-------- Texte fourni --------

Ces vers ouvrent le recueil Capturer le vent réunissant une sélection de textes du grand poète sud-africain Breyten Breytenbach, disparu l’année dernière, à l’âge de 85 ans. Le recueil est préfacé par John Maxwell Coetzee, autre géant des lettres sud-africaines qui rappelle que Breytenbach était « le plus grand poète afrikaner de sa génération ».

A la fois poète et activiste, l’homme a profondément marqué l’imaginaire sud-africain, avec deux ou trois générations de Sud-africains qui ont grandi l’écoutant déclamer sa poésie et aussi dénoncer les injustices du régime d’apartheid. Depuis la parution de son premier recueil en 1964, on n’a jamais cessé de lire sa poésie, même au plus fort du régime d’apartheid dont Breytenbach fut un critique farouche.

« Le paradoxe est que, souligne Georges Lory, même quand il était emprisonné – rappelons qu’il est resté sept ans et demi en pension, - on continuait dans les écoles à étudier ses poèmes. Il y a un hiatus entre l’homme politique qu’il a été et le poète remarquable qu’il est resté, quoi qu’on pense de ses prises de position à lui. »

Un écrivain moderniste

Né en 1939 dans la province du Cap, Breytenbach a passé l’essentiel de sa vie en exil à Paris. C’était un homme à multiples talents. Poète, peintre, homme de théâtre, romancier, mémorialiste, il est l’auteur d’une cinquantaine de livres, dont plusieurs recueils de poésies aux titres modernistes. Leurs titres : Lady One (2002), Voix – Voice over (2010), La femme dans le soleil (2015), La main qui chante (2020)… Son premier recueil de poèmes, d’inspiration bouddhiste, s’intitulait : La vache de fer doit suer (1964).

« Apparemment, explique Lory, c’est une maxime qui veut dire qu’il faut essayer des choses impossibles. Breytenbach a toujours été impressionné et admiratif de la méditation zen. Dès cette parution, il a été primé et d’emblée, il apportait un souffle complètement nouveau. Justement, cette inspiration de l’Orient, d’une sagesse et d’une philosophie qu’on ne connaissait pas en Afrique du Sud. »

Dans les années 1960 lorsque Breytenbach a embrassé la carrière d’écrivain, le mouvement littéraire des « Sestigers » battait son plein. Sa doctrine révolutionnaire a profondément marqué les lettres sud-africaines. Qui étaient les « Sestigers » ?

-------- Données fournies --------

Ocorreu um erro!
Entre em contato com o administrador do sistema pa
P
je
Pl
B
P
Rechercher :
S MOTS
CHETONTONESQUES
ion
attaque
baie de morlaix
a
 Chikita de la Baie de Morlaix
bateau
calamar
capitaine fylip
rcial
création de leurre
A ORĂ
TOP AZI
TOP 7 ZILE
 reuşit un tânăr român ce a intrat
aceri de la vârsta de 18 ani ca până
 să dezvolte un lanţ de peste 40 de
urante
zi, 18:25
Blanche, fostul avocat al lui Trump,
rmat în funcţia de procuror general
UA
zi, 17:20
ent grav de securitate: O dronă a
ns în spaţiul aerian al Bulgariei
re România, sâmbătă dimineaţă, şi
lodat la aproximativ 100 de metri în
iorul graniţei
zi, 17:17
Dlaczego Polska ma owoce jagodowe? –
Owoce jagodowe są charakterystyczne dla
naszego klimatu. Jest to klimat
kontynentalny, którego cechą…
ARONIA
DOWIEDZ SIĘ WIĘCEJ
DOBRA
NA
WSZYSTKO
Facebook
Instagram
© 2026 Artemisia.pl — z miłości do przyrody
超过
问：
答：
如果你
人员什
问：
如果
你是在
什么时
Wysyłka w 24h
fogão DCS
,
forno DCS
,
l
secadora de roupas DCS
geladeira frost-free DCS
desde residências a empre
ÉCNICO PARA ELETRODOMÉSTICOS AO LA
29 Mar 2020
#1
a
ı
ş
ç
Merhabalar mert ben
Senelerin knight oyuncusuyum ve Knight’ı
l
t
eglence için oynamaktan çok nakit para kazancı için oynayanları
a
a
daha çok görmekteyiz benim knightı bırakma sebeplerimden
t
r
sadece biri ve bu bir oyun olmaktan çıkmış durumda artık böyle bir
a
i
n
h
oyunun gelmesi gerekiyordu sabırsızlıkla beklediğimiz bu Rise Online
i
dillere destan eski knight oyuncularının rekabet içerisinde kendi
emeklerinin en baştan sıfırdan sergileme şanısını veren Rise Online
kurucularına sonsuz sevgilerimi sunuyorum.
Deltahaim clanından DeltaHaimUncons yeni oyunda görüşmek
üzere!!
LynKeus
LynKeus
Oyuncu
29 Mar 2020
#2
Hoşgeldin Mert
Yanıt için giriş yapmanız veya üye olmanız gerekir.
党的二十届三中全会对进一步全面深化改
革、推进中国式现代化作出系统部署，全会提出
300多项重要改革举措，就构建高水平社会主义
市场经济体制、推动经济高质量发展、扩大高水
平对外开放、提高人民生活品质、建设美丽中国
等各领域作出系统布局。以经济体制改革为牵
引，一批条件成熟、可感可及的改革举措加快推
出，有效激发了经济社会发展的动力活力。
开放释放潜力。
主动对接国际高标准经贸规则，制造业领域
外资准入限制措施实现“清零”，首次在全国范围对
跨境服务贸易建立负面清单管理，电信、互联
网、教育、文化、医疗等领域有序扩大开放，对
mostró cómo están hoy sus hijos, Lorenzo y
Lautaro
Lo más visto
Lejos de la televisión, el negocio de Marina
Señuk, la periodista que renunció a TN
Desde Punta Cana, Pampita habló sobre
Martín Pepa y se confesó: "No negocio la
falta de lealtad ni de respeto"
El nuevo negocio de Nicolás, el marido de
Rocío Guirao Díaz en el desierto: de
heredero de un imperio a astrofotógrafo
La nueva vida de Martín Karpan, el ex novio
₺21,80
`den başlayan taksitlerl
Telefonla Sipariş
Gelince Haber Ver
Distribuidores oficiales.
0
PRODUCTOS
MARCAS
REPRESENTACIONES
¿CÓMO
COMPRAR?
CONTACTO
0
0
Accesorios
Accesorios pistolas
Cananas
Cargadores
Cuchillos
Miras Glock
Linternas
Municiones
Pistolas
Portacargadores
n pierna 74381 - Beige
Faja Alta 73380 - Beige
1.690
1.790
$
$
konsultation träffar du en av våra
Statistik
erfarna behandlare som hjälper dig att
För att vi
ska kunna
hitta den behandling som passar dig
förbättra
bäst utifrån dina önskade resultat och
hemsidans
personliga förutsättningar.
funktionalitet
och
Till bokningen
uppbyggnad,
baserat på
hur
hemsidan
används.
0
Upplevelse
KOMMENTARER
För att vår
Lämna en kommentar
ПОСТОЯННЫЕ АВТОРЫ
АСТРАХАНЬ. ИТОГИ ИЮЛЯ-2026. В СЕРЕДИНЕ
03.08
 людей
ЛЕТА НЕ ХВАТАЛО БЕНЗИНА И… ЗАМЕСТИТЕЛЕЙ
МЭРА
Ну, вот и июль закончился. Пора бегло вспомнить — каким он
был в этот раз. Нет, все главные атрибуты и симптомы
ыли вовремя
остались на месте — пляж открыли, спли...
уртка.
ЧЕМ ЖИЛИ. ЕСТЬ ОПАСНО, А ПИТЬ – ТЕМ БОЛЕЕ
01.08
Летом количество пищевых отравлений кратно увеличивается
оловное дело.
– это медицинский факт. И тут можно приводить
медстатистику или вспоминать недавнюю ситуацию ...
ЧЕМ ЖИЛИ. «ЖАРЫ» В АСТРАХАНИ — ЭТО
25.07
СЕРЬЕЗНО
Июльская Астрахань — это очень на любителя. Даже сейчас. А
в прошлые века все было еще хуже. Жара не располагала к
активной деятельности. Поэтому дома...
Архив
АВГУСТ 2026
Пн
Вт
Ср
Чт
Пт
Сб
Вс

--------

§ Tâche à réaliser
Reproduisez, dans le texte sur Breyten Breytenbach, le passage qui s'ouvre sur les mots contenant « Ces vers ouvrent » et se clôt sur « un critique farouche. ». La liste fournie n'a aucun lien avec le texte sur Breyten Breytenbach.

§ Réponse de l'exercice
Ces vers ouvrent le recueil Capturer le vent réunissant une sélection de textes du grand poète sud-africain Breyten Breytenbach, disparu l’année dernière, à l’âge de 85 ans. Le recueil est préfacé par John Maxwell Coetzee, autre géant des lettres sud-africaines qui rappelle que Breytenbach était « le plus grand poète afrikaner de sa génération ».

A la fois poète et activiste, l’homme a profondément marqué l’imaginaire sud-africain, avec deux ou trois générations de Sud-africains qui ont grandi l’écoutant déclamer sa poésie et aussi dénoncer les injustices du régime d’apartheid. Depuis la parution de son premier recueil en 1964, on n’a jamais cessé de lire sa poésie, même au plus fort du régime d’apartheid dont Breytenbach fut un critique farouche.